# START OF Data lines

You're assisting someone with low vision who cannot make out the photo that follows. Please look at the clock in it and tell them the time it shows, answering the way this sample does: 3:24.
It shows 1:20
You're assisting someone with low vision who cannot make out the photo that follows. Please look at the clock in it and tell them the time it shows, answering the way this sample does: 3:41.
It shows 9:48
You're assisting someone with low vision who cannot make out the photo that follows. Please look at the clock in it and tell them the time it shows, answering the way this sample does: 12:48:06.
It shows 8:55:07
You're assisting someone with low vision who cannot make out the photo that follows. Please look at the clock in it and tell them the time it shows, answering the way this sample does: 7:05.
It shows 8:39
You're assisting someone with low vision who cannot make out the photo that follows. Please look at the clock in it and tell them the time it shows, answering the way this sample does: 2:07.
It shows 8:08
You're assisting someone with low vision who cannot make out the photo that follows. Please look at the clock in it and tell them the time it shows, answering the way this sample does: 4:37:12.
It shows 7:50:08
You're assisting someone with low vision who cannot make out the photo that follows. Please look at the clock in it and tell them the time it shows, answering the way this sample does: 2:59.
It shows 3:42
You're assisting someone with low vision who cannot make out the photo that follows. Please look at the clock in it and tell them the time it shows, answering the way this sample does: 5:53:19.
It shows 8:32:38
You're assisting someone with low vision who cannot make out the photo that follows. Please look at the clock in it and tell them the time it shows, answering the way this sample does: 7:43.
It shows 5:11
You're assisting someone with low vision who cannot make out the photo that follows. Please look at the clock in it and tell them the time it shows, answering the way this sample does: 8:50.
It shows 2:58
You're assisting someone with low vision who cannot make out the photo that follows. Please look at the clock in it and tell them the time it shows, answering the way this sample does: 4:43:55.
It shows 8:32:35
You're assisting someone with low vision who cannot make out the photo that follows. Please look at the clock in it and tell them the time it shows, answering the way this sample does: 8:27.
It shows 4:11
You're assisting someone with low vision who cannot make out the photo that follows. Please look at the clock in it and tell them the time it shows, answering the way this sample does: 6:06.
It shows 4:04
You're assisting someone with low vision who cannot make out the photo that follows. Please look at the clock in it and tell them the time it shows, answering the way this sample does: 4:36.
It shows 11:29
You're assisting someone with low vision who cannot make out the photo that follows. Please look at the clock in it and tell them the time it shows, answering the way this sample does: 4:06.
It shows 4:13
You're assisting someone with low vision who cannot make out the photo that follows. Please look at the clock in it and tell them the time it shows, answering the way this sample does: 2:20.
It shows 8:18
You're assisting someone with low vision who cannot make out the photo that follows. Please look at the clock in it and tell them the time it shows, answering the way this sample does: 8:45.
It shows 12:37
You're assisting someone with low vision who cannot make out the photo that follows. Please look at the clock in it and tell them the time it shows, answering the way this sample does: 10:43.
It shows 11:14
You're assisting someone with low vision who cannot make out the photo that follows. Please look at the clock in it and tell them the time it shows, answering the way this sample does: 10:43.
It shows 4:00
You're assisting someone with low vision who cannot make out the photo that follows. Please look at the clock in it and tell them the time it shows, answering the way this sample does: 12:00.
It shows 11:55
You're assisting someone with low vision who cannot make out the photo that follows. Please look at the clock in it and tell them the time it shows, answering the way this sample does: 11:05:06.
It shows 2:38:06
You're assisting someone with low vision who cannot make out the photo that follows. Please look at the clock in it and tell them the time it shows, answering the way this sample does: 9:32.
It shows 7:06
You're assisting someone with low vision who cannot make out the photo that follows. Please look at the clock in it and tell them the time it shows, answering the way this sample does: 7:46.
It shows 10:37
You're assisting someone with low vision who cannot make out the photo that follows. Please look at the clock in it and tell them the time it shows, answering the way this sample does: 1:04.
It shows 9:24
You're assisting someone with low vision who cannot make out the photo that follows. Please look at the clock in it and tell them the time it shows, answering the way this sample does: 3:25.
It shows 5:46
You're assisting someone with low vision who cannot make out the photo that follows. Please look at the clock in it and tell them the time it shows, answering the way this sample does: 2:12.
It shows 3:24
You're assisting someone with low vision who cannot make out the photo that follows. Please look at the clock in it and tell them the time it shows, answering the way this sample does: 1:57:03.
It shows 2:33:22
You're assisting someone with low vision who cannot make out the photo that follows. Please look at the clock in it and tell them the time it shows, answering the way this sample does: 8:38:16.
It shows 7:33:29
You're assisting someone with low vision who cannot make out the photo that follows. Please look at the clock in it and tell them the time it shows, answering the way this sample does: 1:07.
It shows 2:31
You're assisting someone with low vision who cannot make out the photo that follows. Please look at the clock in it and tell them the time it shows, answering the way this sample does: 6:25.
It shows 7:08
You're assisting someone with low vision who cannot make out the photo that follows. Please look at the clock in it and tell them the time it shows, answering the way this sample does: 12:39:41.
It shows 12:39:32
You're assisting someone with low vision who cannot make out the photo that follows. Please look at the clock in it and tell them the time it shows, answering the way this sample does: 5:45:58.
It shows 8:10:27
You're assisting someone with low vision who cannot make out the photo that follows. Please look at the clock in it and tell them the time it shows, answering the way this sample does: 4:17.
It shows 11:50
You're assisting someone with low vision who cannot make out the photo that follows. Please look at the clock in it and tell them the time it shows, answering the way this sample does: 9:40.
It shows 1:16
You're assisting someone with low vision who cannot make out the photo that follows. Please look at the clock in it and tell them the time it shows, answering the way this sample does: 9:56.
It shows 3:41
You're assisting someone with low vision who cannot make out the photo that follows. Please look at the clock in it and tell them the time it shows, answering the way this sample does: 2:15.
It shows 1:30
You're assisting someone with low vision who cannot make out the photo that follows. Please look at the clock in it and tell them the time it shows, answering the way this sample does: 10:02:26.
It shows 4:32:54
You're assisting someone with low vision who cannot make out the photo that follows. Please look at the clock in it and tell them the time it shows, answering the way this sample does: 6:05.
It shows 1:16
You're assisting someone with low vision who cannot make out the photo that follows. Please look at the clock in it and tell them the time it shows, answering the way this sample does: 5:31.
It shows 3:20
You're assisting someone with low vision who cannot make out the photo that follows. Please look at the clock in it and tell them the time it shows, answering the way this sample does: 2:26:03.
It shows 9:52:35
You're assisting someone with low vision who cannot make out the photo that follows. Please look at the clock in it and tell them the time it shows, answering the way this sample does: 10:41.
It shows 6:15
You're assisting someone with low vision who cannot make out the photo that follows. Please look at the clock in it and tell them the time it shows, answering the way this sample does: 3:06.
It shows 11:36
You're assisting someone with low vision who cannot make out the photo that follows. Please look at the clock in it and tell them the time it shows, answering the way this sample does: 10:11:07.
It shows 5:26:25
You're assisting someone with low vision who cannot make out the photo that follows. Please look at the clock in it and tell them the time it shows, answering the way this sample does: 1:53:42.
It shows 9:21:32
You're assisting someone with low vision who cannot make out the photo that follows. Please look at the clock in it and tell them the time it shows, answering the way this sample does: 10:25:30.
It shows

# END OF Data lines

* Problem to work on
Format every line of the listing above as a JSON list of strings, one string per line, skipping blank lines.

* Full solution
[
  "You're assisting someone with low vision who cannot make out the photo that follows. Please look at the clock in it and tell them the time it shows, answering the way this sample does: 3:24.",
  "It shows 1:20",
  "You're assisting someone with low vision who cannot make out the photo that follows. Please look at the clock in it and tell them the time it shows, answering the way this sample does: 3:41.",
  "It shows 9:48",
  "You're assisting someone with low vision who cannot make out the photo that follows. Please look at the clock in it and tell them the time it shows, answering the way this sample does: 12:48:06.",
  "It shows 8:55:07",
  "You're assisting someone with low vision who cannot make out the photo that follows. Please look at the clock in it and tell them the time it shows, answering the way this sample does: 7:05.",
  "It shows 8:39",
  "You're assisting someone with low vision who cannot make out the photo that follows. Please look at the clock in it and tell them the time it shows, answering the way this sample does: 2:07.",
  "It shows 8:08",
  "You're assisting someone with low vision who cannot make out the photo that follows. Please look at the clock in it and tell them the time it shows, answering the way this sample does: 4:37:12.",
  "It shows 7:50:08",
  "You're assisting someone with low vision who cannot make out the photo that follows. Please look at the clock in it and tell them the time it shows, answering the way this sample does: 2:59.",
  "It shows 3:42",
  "You're assisting someone with low vision who cannot make out the photo that follows. Please look at the clock in it and tell them the time it shows, answering the way this sample does: 5:53:19.",
  "It shows 8:32:38",
  "You're assisting someone with low vision who cannot make out the photo that follows. Please look at the clock in it and tell them the time it shows, answering the way this sample does: 7:43.",
  "It shows 5:11",
  "You're assisting someone with low vision who cannot make out the photo that follows. Please look at the clock in it and tell them the time it shows, answering the way this sample does: 8:50.",
  "It shows 2:58",
  "You're assisting someone with low vision who cannot make out the photo that follows. Please look at the clock in it and tell them the time it shows, answering the way this sample does: 4:43:55.",
  "It shows 8:32:35",
  "You're assisting someone with low vision who cannot make out the photo that follows. Please look at the clock in it and tell them the time it shows, answering the way this sample does: 8:27.",
  "It shows 4:11",
  "You're assisting someone with low vision who cannot make out the photo that follows. Please look at the clock in it and tell them the time it shows, answering the way this sample does: 6:06.",
  "It shows 4:04",
  "You're assisting someone with low vision who cannot make out the photo that follows. Please look at the clock in it and tell them the time it shows, answering the way this sample does: 4:36.",
  "It shows 11:29",
  "You're assisting someone with low vision who cannot make out the photo that follows. Please look at the clock in it and tell them the time it shows, answering the way this sample does: 4:06.",
  "It shows 4:13",
  "You're assisting someone with low vision who cannot make out the photo that follows. Please look at the clock in it and tell them the time it shows, answering the way this sample does: 2:20.",
  "It shows 8:18",
  "You're assisting someone with low vision who cannot make out the photo that follows. Please look at the clock in it and tell them the time it shows, answering the way this sample does: 8:45.",
  "It shows 12:37",
  "You're assisting someone with low vision who cannot make out the photo that follows. Please look at the clock in it and tell them the time it shows, answering the way this sample does: 10:43.",
  "It shows 11:14",
  "You're assisting someone with low vision who cannot make out the photo that follows. Please look at the clock in it and tell them the time it shows, answering the way this sample does: 10:43.",
  "It shows 4:00",
  "You're assisting someone with low vision who cannot make out the photo that follows. Please look at the clock in it and tell them the time it shows, answering the way this sample does: 12:00.",
  "It shows 11:55",
  "You're assisting someone with low vision who cannot make out the photo that follows. Please look at the clock in it and tell them the time it shows, answering the way this sample does: 11:05:06.",
  "It shows 2:38:06",
  "You're assisting someone with low vision who cannot make out the photo that follows. Please look at the clock in it and tell them the time it shows, answering the way this sample does: 9:32.",
  "It shows 7:06",
  "You're assisting someone with low vision who cannot make out the photo that follows. Please look at the clock in it and tell them the time it shows, answering the way this sample does: 7:46.",
  "It shows 10:37",
  "You're assisting someone with low vision who cannot make out the photo that follows. Please look at the clock in it and tell them the time it shows, answering the way this sample does: 1:04.",
  "It shows 9:24",
  "You're assisting someone with low vision who cannot make out the photo that follows. Please look at the clock in it and tell them the time it shows, answering the way this sample does: 3:25.",
  "It shows 5:46",
  "You're assisting someone with low vision who cannot make out the photo that follows. Please look at the clock in it and tell them the time it shows, answering the way this sample does: 2:12.",
  "It shows 3:24",
  "You're assisting someone with low vision who cannot make out the photo that follows. Please look at the clock in it and tell them the time it shows, answering the way this sample does: 1:57:03.",
  "It shows 2:33:22",
  "You're assisting someone with low vision who cannot make out the photo that follows. Please look at the clock in it and tell them the time it shows, answering the way this sample does: 8:38:16.",
  "It shows 7:33:29",
  "You're assisting someone with low vision who cannot make out the photo that follows. Please look at the clock in it and tell them the time it shows, answering the way this sample does: 1:07.",
  "It shows 2:31",
  "You're assisting someone with low vision who cannot make out the photo that follows. Please look at the clock in it and tell them the time it shows, answering the way this sample does: 6:25.",
  "It shows 7:08",
  "You're assisting someone with low vision who cannot make out the photo that follows. Please look at the clock in it and tell them the time it shows, answering the way this sample does: 12:39:41.",
  "It shows 12:39:32",
  "You're assisting someone with low vision who cannot make out the photo that follows. Please look at the clock in it and tell them the time it shows, answering the way this sample does: 5:45:58.",
  "It shows 8:10:27",
  "You're assisting someone with low vision who cannot make out the photo that follows. Please look at the clock in it and tell them the time it shows, answering the way this sample does: 4:17.",
  "It shows 11:50",
  "You're assisting someone with low vision who cannot make out the photo that follows. Please look at the clock in it and tell them the time it shows, answering the way this sample does: 9:40.",
  "It shows 1:16",
  "You're assisting someone with low vision who cannot make out the photo that follows. Please look at the clock in it and tell them the time it shows, answering the way this sample does: 9:56.",
  "It shows 3:41",
  "You're assisting someone with low vision who cannot make out the photo that follows. Please look at the clock in it and tell them the time it shows, answering the way this sample does: 2:15.",
  "It shows 1:30",
  "You're assisting someone with low vision who cannot make out the photo that follows. Please look at the clock in it and tell them the time it shows, answering the way this sample does: 10:02:26.",
  "It shows 4:32:54",
  "You're assisting someone with low vision who cannot make out the photo that follows. Please look at the clock in it and tell them the time it shows, answering the way this sample does: 6:05.",
  "It shows 1:16",
  "You're assisting someone with low vision who cannot make out the photo that follows. Please look at the clock in it and tell them the time it shows, answering the way this sample does: 5:31.",
  "It shows 3:20",
  "You're assisting someone with low vision who cannot make out the photo that follows. Please look at the clock in it and tell them the time it shows, answering the way this sample does: 2:26:03.",
  "It shows 9:52:35",
  "You're assisting someone with low vision who cannot make out the photo that follows. Please look at the clock in it and tell them the time it shows, answering the way this sample does: 10:41.",
  "It shows 6:15",
  "You're assisting someone with low vision who cannot make out the photo that follows. Please look at the clock in it and tell them the time it shows, answering the way this sample does: 3:06.",
  "It shows 11:36",
  "You're assisting someone with low vision who cannot make out the photo that follows. Please look at the clock in it and tell them the time it shows, answering the way this sample does: 10:11:07.",
  "It shows 5:26:25",
  "You're assisting someone with low vision who cannot make out the photo that follows. Please look at the clock in it and tell them the time it shows, answering the way this sample does: 1:53:42.",
  "It shows 9:21:32",
  "You're assisting someone with low vision who cannot make out the photo that follows. Please look at the clock in it and tell them the time it shows, answering the way this sample does: 10:25:30.",
  "It shows"
]